Unfortunately, real life frequently does not happen in the ways that Hollywood would lead us to think. Ibanez was hitting at a .157/.258/.265 rate this season for the Angels, with three home runs and five doubles. Somewhat surprisingly, Ibanez has also legged out two triples and stolen three bases, suggesting that there may be some life left in his legs.
It is easy to point to how Ibanez performed last season and think that his slow start is just a prolonged slump, the type of which the Royals are far too familiar with, given the performances of Eric Hosmer and Mike Moustakas. After all, in 2013, Ibanez hit at a .242/.306/.487 rate with 29 home runs. Even at age 41, Ibanez was still a potent bat in the lineup, hitting almost 30 home runs despite playing in the cavernous confines of Safeco Field. He could not have lost his ability that quickly, right?
Even with his excellent, and historic, 2013 campaign, there were warning signs that the end may be near for Raul Ibanez. Over the final two months of the season, Ibanez only produced a .218/.307/.391 batting line, hitting five home runs. While Ibanez was still able to draw walks, he also struck out 42 times in 136 at bats over that time frame. In fact, Ibanez saw his strikeout percentage spike from 15.8% in 2012 to 25.8% in 2013. Was that a sign that his bat had been slowing down, and he was cheating for the fastball?
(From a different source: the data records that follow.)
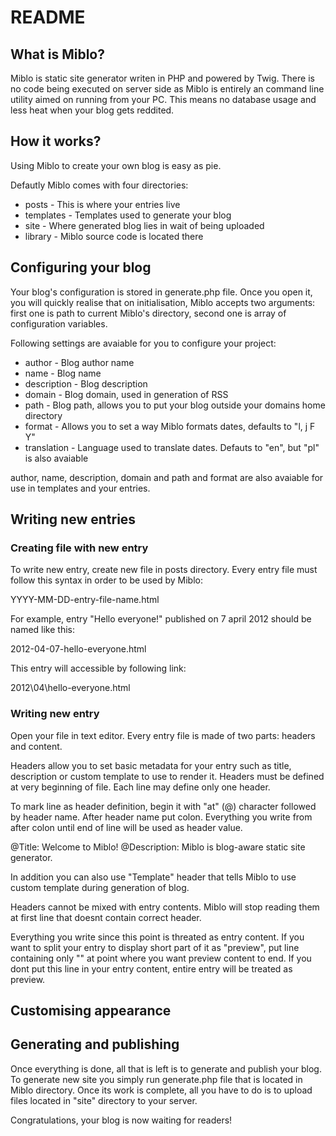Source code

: README
======

What is Miblo?
--------------
Miblo is static site generator writen in PHP and powered by Twig. There is no code being executed on server side as Miblo is entirely an command line utility aimed on running from your PC. This means no database usage and less heat when your blog gets reddited.


How it works?
-------------
Using Miblo to create your own blog is easy as pie.

Defautly Miblo comes with four directories:

* posts - This is where your entries live
* templates - Templates used to generate your blog
* site - Where generated blog lies in wait of being uploaded
* library - Miblo source code is located there


Configuring your blog
---------------------
Your blog's configuration is stored in generate.php file. Once you open it, you will quickly realise that on initialisation, Miblo accepts two arguments: first one is path to current Miblo's directory, second one is array of configuration variables.

Following settings are avaiable for you to configure your project:

* author - Blog author name
* name - Blog name
* description - Blog description
* domain - Blog domain, used in generation of RSS
* path - Blog path, allows you to put your blog outside your domains home directory
* format - Allows you to set a way Miblo formats dates, defaults to "l, j F Y"
* translation - Language used to translate dates. Defauts to "en", but "pl" is also avaiable

author, name, description, domain and path and format are also avaiable for use in templates and your entries.


Writing new entries
-------------------
### Creating file with new entry
To write new entry, create new file in posts directory. Every entry file must follow this syntax in order to be used by Miblo:

YYYY-MM-DD-entry-file-name.html

For example, entry "Hello everyone!" published on 7 april 2012 should be named like this:

2012-04-07-hello-everyone.html

This entry will accessible by following link:

2012\04\hello-everyone.html


### Writing new entry
Open your file in text editor. Every entry file is made of two parts: headers and content.

Headers allow you to set basic metadata for your entry such as title, description or custom template to use to render it. Headers must be defined at very beginning of file. Each line may define only one header.

To mark line as header definition, begin it with "at" (@) character followed by header name. After header name put colon. Everything you write from after colon until end of line will be used as header value.

@Title: Welcome to Miblo!
@Description: Miblo is blog-aware static site generator.

In addition you can also use "Template" header that tells Miblo to use custom template during generation of blog.

Headers cannot be mixed with entry contents. Miblo will stop reading them at first line that doesnt contain correct header.

Everything you write since this point is threated as entry content. If you want to split your entry to display short part of it as "preview", put line containing only "<!-- more -->" at point where you want preview content to end. If you dont put this line in your entry content, entire entry will be treated as preview.


Customising appearance
----------------------



Generating and publishing
-------------------------
Once everything is done, all that is left is to generate and publish your blog. To generate new site you simply run generate.php file that is located in Miblo directory. Once its work is complete, all you have to do is to upload files located in "site" directory to your server.

Congratulations, your blog is now waiting for readers!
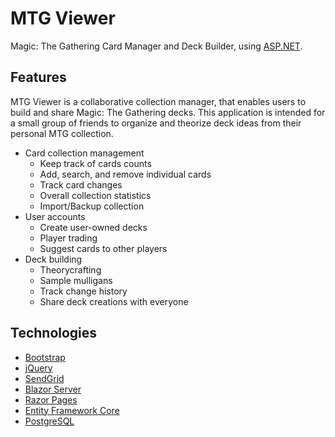 # MTG Viewer

Magic: The Gathering Card Manager and Deck Builder, using [ASP.NET](https://dotnet.microsoft.com/apps/aspnet).

## Features

MTG Viewer is a collaborative collection manager, that enables users to build and share Magic: The Gathering decks. This application is intended for a small group of friends to organize and theorize deck ideas from their personal MTG collection.

* Card collection management
  * Keep track of cards counts
  * Add, search, and remove individual cards
  * Track card changes
  * Overall collection statistics
  * Import/Backup collection
* User accounts
  * Create user-owned decks
  * Player trading
  * Suggest cards to other players
* Deck building
  * Theorycrafting
  * Sample mulligans
  * Track change history
  * Share deck creations with everyone

## Technologies

* [Bootstrap](https://getbootstrap.com/)
* [jQuery](https://api.jquery.com/)
* [SendGrid](https://sendgrid.com/)
* [Blazor Server](https://docs.microsoft.com/en-us/aspnet/core/blazor/)
* [Razor Pages](https://docs.microsoft.com/en-us/aspnet/core/razor-pages/)
* [Entity Framework Core](https://docs.microsoft.com/en-us/ef/core/)
* [PostgreSQL](https://postgresql.org/)
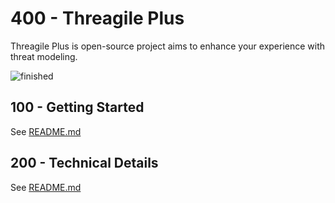 # 400 - Threagile Plus

Threagile Plus is open-source project aims to enhance your experience with threat modeling.

![finished](https://github.com/user-attachments/assets/d5649c13-a368-410a-b4ff-311ebd32cff8)

## 100 - Getting Started

See [README.md](./100/README.md)

## 200 - Technical Details

See [README.md](./200/README.md)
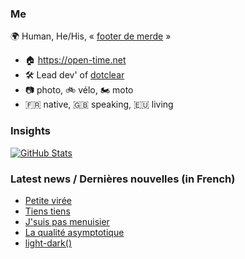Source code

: ### Me

🌍 Human, He/His, « [footer de merde](https://open-time.net/post/2013/07/17/La-veritable-histoire-du-Footer-de-merde-) » 
* 🏠 https://open-time.net 
* 🛠️ Lead dev' of [dotclear](https://git.dotclear.org/dev/dotclear)
* 📷 photo, 🚲 vélo, 🏍️ moto 
* 🇫🇷 native, 🇬🇧 speaking, 🇪🇺 living

### Insights

[![GitHub Stats](https://github-readme-stats-sigma-five.vercel.app/api?username=franck-paul)](https://github.com/franck-paul)

### Latest news / Dernières nouvelles (in French)

<!-- BLOG-POST-LIST:START -->
- [Petite virée](https://open-time.net/post/2025/10/15/Petite-viree)
- [Tiens tiens](https://open-time.net/post/2025/10/14/Tiens-tiens)
- [J&#39;suis pas menuisier](https://open-time.net/post/2025/10/13/J-suis-pas-menuisier)
- [La qualité asymptotique](https://open-time.net/post/2025/10/12/La-qualite-asymptotique)
- [light-dark&lpar;&rpar;](https://open-time.net/post/2025/10/11/light-dark)
<!-- BLOG-POST-LIST:END -->

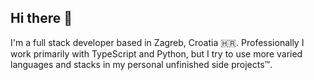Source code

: ## Hi there 👋

I'm a full stack developer based in Zagreb, Croatia 🇭🇷. Professionally I work primarily with TypeScript and Python, but I try to use more varied languages and stacks in my personal unfinished side projects™.


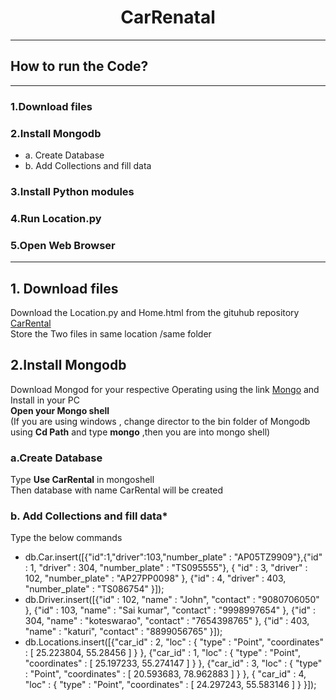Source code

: # <h1 align="center"> CarRenatal</h1>
---
## How to run the Code?
---
### 1.Download files
### 2.Install Mongodb
* a. Create Database
* b. Add Collections and fill data
### 3.Install Python modules
### 4.Run Location.py
### 5.Open Web Browser
---
## 1. Download files
 Download the Location.py and Home.html from the gituhub repository [CarRental](https://github.com/Gangadhar454/CarRental) <br />
 Store the Two files in same location /same folder
## 2.Install Mongodb
 Download Mongod for your respective Operating using the link [Mongo](https://www.mongodb.com/try/download/community) and Install in your PC <br />
 **Open your Mongo shell** <br />
 (If you are using windows , change director to the bin folder of Mongodb using **Cd Path** and type **mongo** ,then you are into mongo shell)
 ### **a.Create Database**
 Type **Use CarRental** in mongoshell <br />
 Then database with name CarRental will be created
 ### **b. Add Collections and fill data***
 Type the below commands
 * db.Car.insert([{"id":1,"driver":103,"number_plate" : "AP05TZ9909"},{"id" : 1, "driver" : 304, "number_plate" : "TS095555"},
{ "id" : 3, "driver" : 102, "number_plate" : "AP27PP0098" },
{"id" : 4, "driver" : 403, "number_plate" : "TS086754" }]);
* db.Driver.insert([{"id" : 102, "name" : "John", "contact" : "9080706050" },
{"id" : 103, "name" : "Sai kumar", "contact" : "9998997654" },
{"id" : 304, "name" : "koteswarao", "contact" : "7654398765" },
{"id" : 403, "name" : "katuri", "contact" : "8899056765" }]);
* db.Locations.insert([{"car_id" : 2, "loc" : { "type" : "Point", "coordinates" : [ 25.223804, 55.28456 ] } },
{"car_id" : 1, "loc" : { "type" : "Point", "coordinates" : [ 25.197233, 55.274147 ] } },
{"car_id" : 3, "loc" : { "type" : "Point", "coordinates" : [ 20.593683, 78.962883 ] } },
{ "car_id" : 4, "loc" : { "type" : "Point", "coordinates" : [ 24.297243, 55.583146 ] } }]);
 
 
 

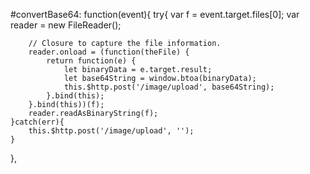 #convertBase64: function(event){
    try{
        var f = event.target.files[0];
        var reader = new FileReader();

        // Closure to capture the file information.
        reader.onload = (function(theFile) {
            return function(e) {
                let binaryData = e.target.result;
                let base64String = window.btoa(binaryData);
                this.$http.post('/image/upload', base64String);
            }.bind(this);
        }.bind(this))(f);
        reader.readAsBinaryString(f);              
    }catch(err){
        this.$http.post('/image/upload', '');
    } 
}, 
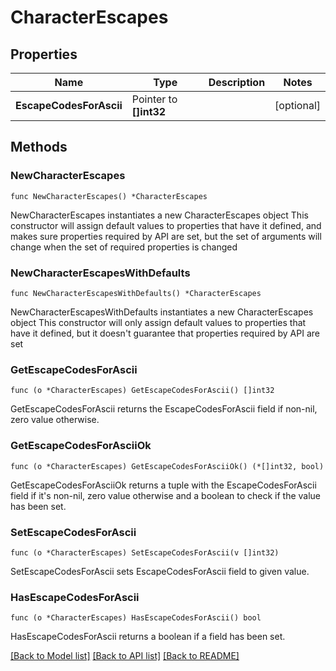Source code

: # CharacterEscapes

## Properties

Name | Type | Description | Notes
------------ | ------------- | ------------- | -------------
**EscapeCodesForAscii** | Pointer to **[]int32** |  | [optional] 

## Methods

### NewCharacterEscapes

`func NewCharacterEscapes() *CharacterEscapes`

NewCharacterEscapes instantiates a new CharacterEscapes object
This constructor will assign default values to properties that have it defined,
and makes sure properties required by API are set, but the set of arguments
will change when the set of required properties is changed

### NewCharacterEscapesWithDefaults

`func NewCharacterEscapesWithDefaults() *CharacterEscapes`

NewCharacterEscapesWithDefaults instantiates a new CharacterEscapes object
This constructor will only assign default values to properties that have it defined,
but it doesn't guarantee that properties required by API are set

### GetEscapeCodesForAscii

`func (o *CharacterEscapes) GetEscapeCodesForAscii() []int32`

GetEscapeCodesForAscii returns the EscapeCodesForAscii field if non-nil, zero value otherwise.

### GetEscapeCodesForAsciiOk

`func (o *CharacterEscapes) GetEscapeCodesForAsciiOk() (*[]int32, bool)`

GetEscapeCodesForAsciiOk returns a tuple with the EscapeCodesForAscii field if it's non-nil, zero value otherwise
and a boolean to check if the value has been set.

### SetEscapeCodesForAscii

`func (o *CharacterEscapes) SetEscapeCodesForAscii(v []int32)`

SetEscapeCodesForAscii sets EscapeCodesForAscii field to given value.

### HasEscapeCodesForAscii

`func (o *CharacterEscapes) HasEscapeCodesForAscii() bool`

HasEscapeCodesForAscii returns a boolean if a field has been set.


[[Back to Model list]](../README.md#documentation-for-models) [[Back to API list]](../README.md#documentation-for-api-endpoints) [[Back to README]](../README.md)


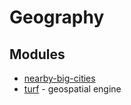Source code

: # Geography

## Modules

* [nearby-big-cities](https://www.npmjs.com/package/nearby-big-cities)
* [turf](https://github.com/Turfjs/turf) - geospatial engine
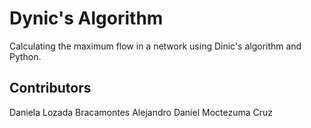 # Dynic's Algorithm
Calculating the maximum flow in a network using Dinic's algorithm and Python.

## Contributors
Daniela Lozada Bracamontes
Alejandro Daniel Moctezuma Cruz
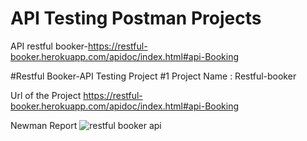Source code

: # API Testing Postman Projects
API restful booker-https://restful-booker.herokuapp.com/apidoc/index.html#api-Booking

#Restful Booker-API Testing Project #1
Project Name : Restful-booker

Url of the Project
https://restful-booker.herokuapp.com/apidoc/index.html#api-Booking

Newman Report
![restful booker api](https://github.com/mahimaagrawal/API-Testing-Postman-Projects/assets/20243885/41bad35d-f49d-4e42-90da-6ff44abac443)
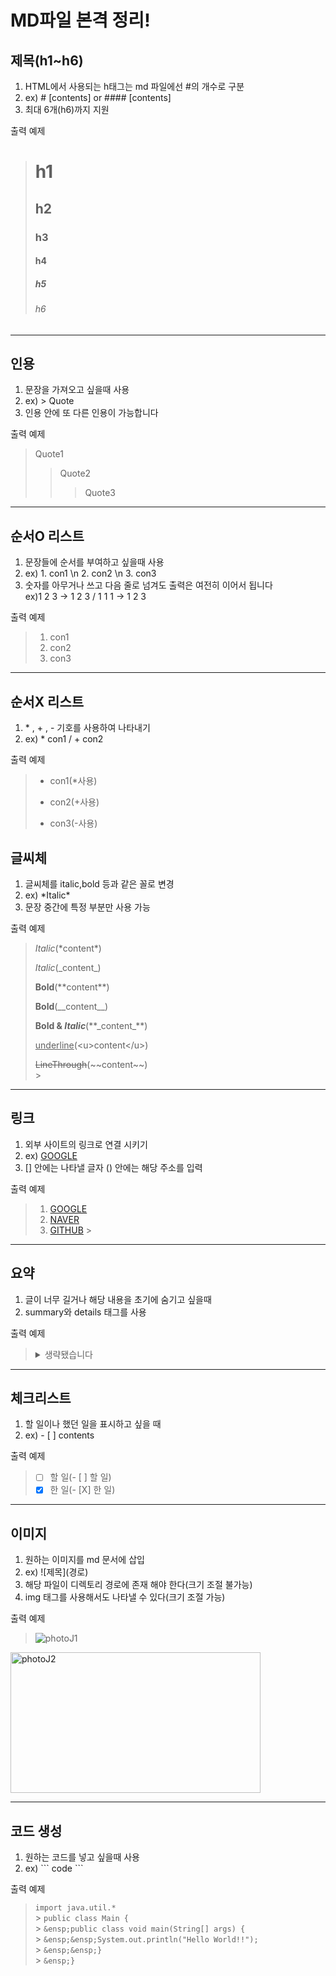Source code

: # MD파일 본격 정리!

## 제목(h1~h6)

1.  HTML에서 사용되는 h태그는 md 파일에선 #의 개수로 구분
2.  ex) # [contents] or #### [contents]
3.  최대 6개(h6)까지 지원<br>

출력 예제

> # h1
>
> ## h2
>
> ### h3
>
> #### h4
>
> ##### h5
>
> ###### h6

---

## 인용

1.  문장을 가져오고 싶을때 사용
2.  ex) > Quote
3.  인용 안에 또 다른 인용이 가능합니다<br>

출력 예제

> Quote1
>
> > Quote2
> >
> > > Quote3

---

## 순서O 리스트

1. 문장들에 순서를 부여하고 싶을때 사용
2. ex) 1. con1 \n 2. con2 \n 3. con3
3. 숫자를 아무거나 쓰고 다음 줄로 넘겨도 출력은 여전히 이어서 됩니다<br/>
   ex)1 2 3 -> 1 2 3 / 1 1 1 -> 1 2 3

출력 예제

> 1. con1
> 2. con2
> 3. con3

---

## 순서X 리스트

1. \* , + , - 기호를 사용하여 나타내기
2. ex) \* con1 / + con2<br>

출력 예제

> - con1(\*사용)
>
> * con2(+사용)
>
> - con3(-사용)

## 글씨체

1. 글씨체를 italic,bold 등과 같은 꼴로 변경
2. ex) \*Italic\*
3. 문장 중간에 특정 부분만 사용 가능

출력 예제

> _Italic_(\*content\*)<br>
>
> _Italic_(\_content\_)<br>
>
> **Bold**(\*\*content\*\*)<br>
>
> **Bold**(\_\_content\_\_)<br>
>
> **Bold & _Italic_**(\*\*\_content\_\*\*)<br>
>
> <u>underline</u>(\<u>content\</u>)<br>
>
> ~~LineThrough~~(\~~content\~~)<br> > <br>

<hr>

## 링크

1. 외부 사이트의 링크로 연결 시키기
2. ex) [GOOGLE](https://google.com)
3. [] 안에는 나타낼 글자 () 안에는 해당 주소를 입력
   <br/>

출력 예제

> 1. [GOOGLE](https://www.google.com)
> 2. [NAVER](https://www.naver.com)
> 3. [GITHUB](https://github.com/Littlestar0508) > <br/>

<hr>

## 요약

1. 글이 너무 길거나 해당 내용을 초기에 숨기고 싶을때
2. summary와 details 태그를 사용

출력 예제

> <details>
>  <summary>생략됐습니다</summary>
>  이게 진짜 본문의 내용입니다.<br>
> 조금 더 길게 써보고 싶지만 내용이 생각나지 않아서<br>
> 3줄로만 글을 작성하겠습니다.
> </details>

<hr>

## 체크리스트

1. 할 일이나 했던 일을 표시하고 싶을 때
2. ex) - [ ] contents

출력 예제

> - [ ] 할 일(\- \[ \] 할 일)
> - [x] 한 일(\- \[X\] 한 일)

<hr>

## 이미지

1. 원하는 이미지를 md 문서에 삽입
2. ex) \!\[제목](경로)
3. 해당 파일이 디렉토리 경로에 존재 해야 한다(크기 조절 불가능)
4. img 태그를 사용해서도 나타낼 수 있다(크기 조절 가능)

출력 예제

> ![photoJ1](/assets/md/KakaoTalk_20240206_132157545.jpg) <br>

<img src="../homework/assets/md/KakaoTalk_20240206_132157545_08.jpg" width="400px" height = "225px" alt="photoJ2"/>

<hr>

## 코드 생성

1. 원하는 코드를 넣고 싶을때 사용
2. ex) \`\`\` code \`\`\`

출력 예제

> `import java.util.* `<br> > `public class Main { `<br> > `&ensp;public class void main(String[] args) { `<br> > `&ensp;&ensp;System.out.println("Hello World!!"); `<br> > `&ensp;&ensp;} `<br> > `&ensp;} `<br>

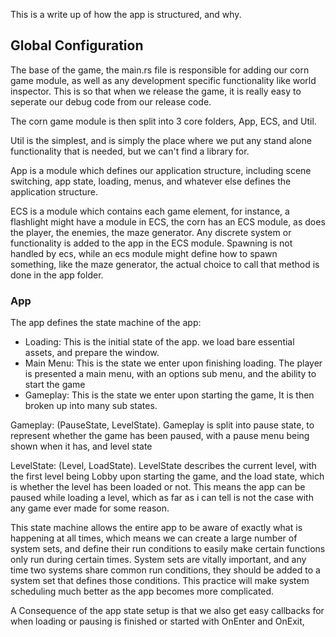 This is a write up of how the app is structured, and why.

## Global Configuration
The base of the game, the main.rs file is responsible for adding our corn game module, as well as any development specific functionality like world inspector. This is so that when we release the game, it is really easy to seperate our debug code from our release code.

The corn game module is then split into 3 core folders, App, ECS, and Util.

Util is the simplest, and is simply the place where we put any stand alone functionality that is needed, but we can't find a library for.

App is a module which defines our application structure, including scene switching, app state, loading, menus, and whatever else defines the application structure.

ECS is a module which contains each game element, for instance, a flashlight might have a module in ECS, the corn has an ECS module, as does the player, the enemies, the maze generator. Any discrete system or functionality is added to the app in the ECS module. Spawning is not handled by ecs, while an ecs module might define how to spawn something, like the maze generator, the actual choice to call that method is done in the app folder.


### App

The app defines the state machine of the app:

- Loading: This is the initial state of the app. we load bare essential assets, and prepare the window.
- Main Menu: This is the state we enter upon finishing loading. The player is presented a main menu, with an options sub menu, and the ability to start the game
- Gameplay: This is the state we enter upon starting the game, It is then broken up into many sub states.

Gameplay: (PauseState, LevelState). Gameplay is split into pause state, to represent whether the game has been paused, with a pause menu being shown when it has, and level state

LevelState: (Level, LoadState). LevelState describes the current level, with the first level being Lobby upon starting the game, and the load state, which is whether the level has been loaded or not.
This means the app can be paused while loading a level, which as far as i can tell is not the case with any game ever made for some reason.

This state machine allows the entire app to be aware of exactly what is happening at all times, which means we can create a large number of system sets, and define their run conditions to easily make certain functions only run during certain times. System sets are vitally important, and any time two systems share common run conditions, they should be added to a system set that defines those conditions. This practice will make system scheduling much better as the app becomes more complicated.

A Consequence of the app state setup is that we also get easy callbacks for when loading or pausing is finished or started with OnEnter and OnExit, 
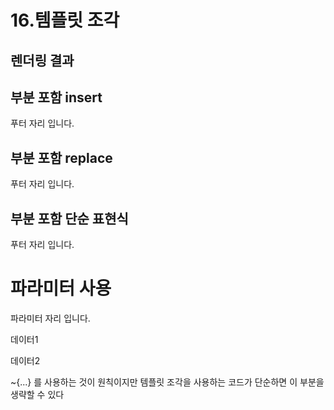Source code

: # 16.템플릿 조각

## 렌더링 결과
<h2>부분 포함 insert</h2>
<div><footer>
  푸터 자리 입니다.
</footer></div>

<h2>부분 포함 replace</h2>
<footer>
  푸터 자리 입니다.
</footer>

<h2>부분 포함 단순 표현식</h2>
<footer>
  푸터 자리 입니다.
</footer>

<h1>파라미터 사용</h1>
<footer>
  <p>파라미터 자리 입니다.</p>
  <p>데이터1</p>
  <p>데이터2</p>
</footer>


~{...} 를 사용하는 것이 원칙이지만 템플릿 조각을 사용하는 코드가 단순하면 이 부분을 생략할 수 있다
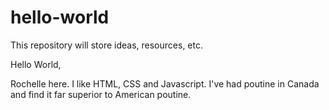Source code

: # hello-world
This repository will store ideas, resources, etc. 

Hello World,

Rochelle here. I like HTML, CSS and Javascript.
I've had poutine in Canada and find it far superior to American poutine.
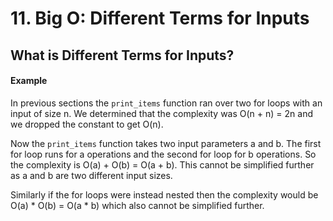 # 11. Big O: Different Terms for Inputs

## What is Different Terms for Inputs?

#### Example

In previous sections the `print_items` function ran over two for loops with an input of size n. We determined that the complexity was O(n + n) = 2n and we dropped the constant to get O(n).

Now the `print_items` function takes two input parameters a and b. The first for loop runs for a operations and the second for loop for b operations. So the complexity is O(a) + O(b) = O(a + b). This cannot be simplified further as a and b are two different input sizes.

Similarly if the for loops were instead nested then the complexity would be O(a) * O(b) = O(a * b) which also cannot be simplified further.
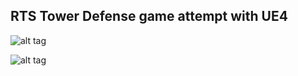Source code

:<h2>RTS Tower Defense game attempt with UE4</h2>

![alt tag](https://user-images.githubusercontent.com/28708647/54490358-40d5f900-48c6-11e9-8b63-e9c39754b17a.png)


<hl>

![alt tag](https://user-images.githubusercontent.com/28708647/54490363-4d5a5180-48c6-11e9-93a3-47dfc4189298.png)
Coming in at the veteran’s minimum for the rest of the season, there is virtually no risk to signing Ibanez. If he has nothing left, the Royals can get rid of him should they find someone else to come in and play the outfield. If it works out, then the Royals found that power bat that they desperately need for essentially pocket change. Ibanez is the perfect lottery ticket, with almost no risk and the potential for a large reward.
If Raul Ibanez has anything left, the Royals are going to try to get it out of him. The only question is whether or not Ibanez has any life left in that bat. If he does, then maybe Ibanez gets that Hollywood ending after all.